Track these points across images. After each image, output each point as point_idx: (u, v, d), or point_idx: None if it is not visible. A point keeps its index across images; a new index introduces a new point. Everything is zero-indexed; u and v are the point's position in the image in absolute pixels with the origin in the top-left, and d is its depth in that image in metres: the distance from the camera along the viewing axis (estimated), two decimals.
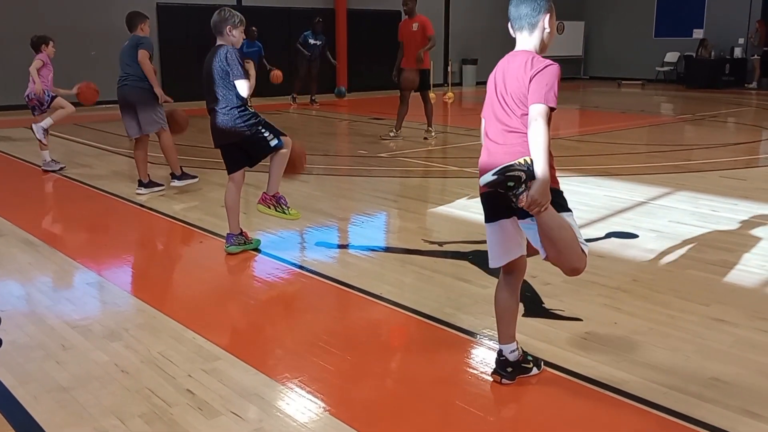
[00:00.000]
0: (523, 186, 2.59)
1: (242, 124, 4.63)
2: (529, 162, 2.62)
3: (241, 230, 4.91)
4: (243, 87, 4.60)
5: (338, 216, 5.99)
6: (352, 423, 2.73)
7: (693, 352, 3.31)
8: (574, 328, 3.58)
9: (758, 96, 16.96)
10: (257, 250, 4.95)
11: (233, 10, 4.70)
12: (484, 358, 3.27)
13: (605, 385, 3.00)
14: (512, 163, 2.62)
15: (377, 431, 2.71)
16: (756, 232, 5.30)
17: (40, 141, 7.67)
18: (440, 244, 5.07)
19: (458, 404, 2.86)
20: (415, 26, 9.53)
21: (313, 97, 14.83)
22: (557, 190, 2.78)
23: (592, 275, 4.30)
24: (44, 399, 2.91)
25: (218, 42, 4.68)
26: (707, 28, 19.86)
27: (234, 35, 4.66)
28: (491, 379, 3.04)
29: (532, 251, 2.94)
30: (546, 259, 2.78)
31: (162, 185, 6.79)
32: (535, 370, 3.06)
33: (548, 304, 3.90)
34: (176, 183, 6.80)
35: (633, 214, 5.83)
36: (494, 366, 3.05)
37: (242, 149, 4.75)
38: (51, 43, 7.68)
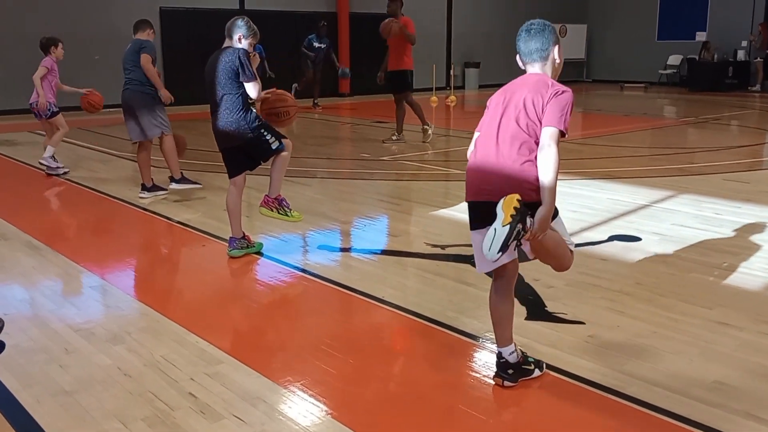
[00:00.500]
0: (523, 232, 2.64)
1: (245, 127, 4.63)
2: (519, 206, 2.61)
3: (244, 234, 4.92)
4: (253, 89, 4.60)
5: (340, 219, 5.99)
6: (355, 426, 2.72)
7: (696, 355, 3.30)
8: (577, 332, 3.57)
9: (761, 99, 16.94)
10: (260, 253, 4.95)
11: (251, 22, 4.72)
12: (486, 361, 3.26)
13: (608, 388, 2.99)
14: (508, 232, 2.59)
15: None
16: (759, 235, 5.29)
17: (57, 168, 7.68)
18: (443, 247, 5.07)
19: (461, 408, 2.86)
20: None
21: (315, 101, 14.85)
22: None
23: (594, 278, 4.30)
24: (47, 402, 2.91)
25: (225, 44, 4.69)
26: (710, 31, 19.85)
27: (242, 44, 4.67)
28: (494, 383, 3.04)
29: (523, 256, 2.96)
30: (534, 258, 2.93)
31: (165, 189, 6.79)
32: (537, 372, 3.06)
33: (551, 307, 3.89)
34: (174, 186, 6.77)
35: (636, 217, 5.82)
36: (496, 369, 3.05)
37: (244, 152, 4.75)
38: (60, 45, 7.69)
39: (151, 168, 6.82)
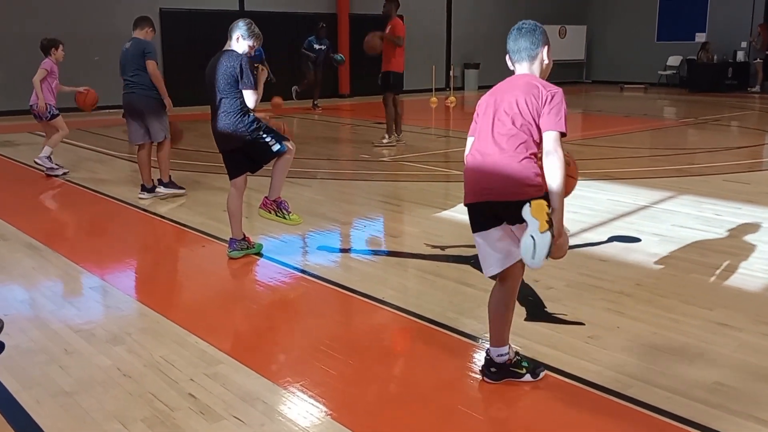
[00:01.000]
- - - - - - -
§ WHAT YOU HAVE TO DO: Using the data above, print every line exactly, omitting pictures.

§ ANSWER TO THE PROBLEM:
Track these points across images. After each image, output each point as point_idx: (u, v, d), or point_idx: None if it is not visible. A point keeps its index across images; a new index introduces a new point. Everything is zero-indexed; u and v are the point's position in the image in absolute pixels with the origin in the top-left, and d is its depth in that image in metres: the distance from the camera along the viewing axis (estimated), two decimals.
[00:00.000]
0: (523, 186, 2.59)
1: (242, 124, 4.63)
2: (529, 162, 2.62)
3: (241, 230, 4.91)
4: (243, 87, 4.60)
5: (338, 216, 5.99)
6: (352, 423, 2.73)
7: (693, 352, 3.31)
8: (574, 328, 3.58)
9: (758, 96, 16.96)
10: (257, 250, 4.95)
11: (233, 10, 4.70)
12: (484, 358, 3.27)
13: (605, 385, 3.00)
14: (512, 163, 2.62)
15: (377, 431, 2.71)
16: (756, 232, 5.30)
17: (40, 141, 7.67)
18: (440, 244, 5.07)
19: (458, 404, 2.86)
20: (415, 26, 9.53)
21: (313, 97, 14.83)
22: (557, 190, 2.78)
23: (592, 275, 4.30)
24: (44, 399, 2.91)
25: (218, 42, 4.68)
26: (707, 28, 19.86)
27: (234, 35, 4.66)
28: (491, 379, 3.04)
29: (532, 251, 2.94)
30: (546, 259, 2.78)
31: (162, 185, 6.79)
32: (535, 370, 3.06)
33: (548, 304, 3.90)
34: (176, 183, 6.80)
35: (633, 214, 5.83)
36: (494, 366, 3.05)
37: (242, 149, 4.75)
38: (51, 43, 7.68)
[00:00.500]
0: (523, 232, 2.64)
1: (245, 127, 4.63)
2: (519, 206, 2.61)
3: (244, 234, 4.92)
4: (253, 89, 4.60)
5: (340, 219, 5.99)
6: (355, 426, 2.72)
7: (696, 355, 3.30)
8: (577, 332, 3.57)
9: (761, 99, 16.94)
10: (260, 253, 4.95)
11: (251, 22, 4.72)
12: (486, 361, 3.26)
13: (608, 388, 2.99)
14: (508, 232, 2.59)
15: None
16: (759, 235, 5.29)
17: (57, 168, 7.68)
18: (443, 247, 5.07)
19: (461, 408, 2.86)
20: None
21: (315, 101, 14.85)
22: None
23: (594, 278, 4.30)
24: (47, 402, 2.91)
25: (225, 44, 4.69)
26: (710, 31, 19.85)
27: (242, 44, 4.67)
28: (494, 383, 3.04)
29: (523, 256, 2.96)
30: (534, 258, 2.93)
31: (165, 189, 6.79)
32: (537, 372, 3.06)
33: (551, 307, 3.89)
34: (174, 186, 6.77)
35: (636, 217, 5.82)
36: (496, 369, 3.05)
37: (244, 152, 4.75)
38: (60, 45, 7.69)
39: (151, 168, 6.82)
[00:01.000]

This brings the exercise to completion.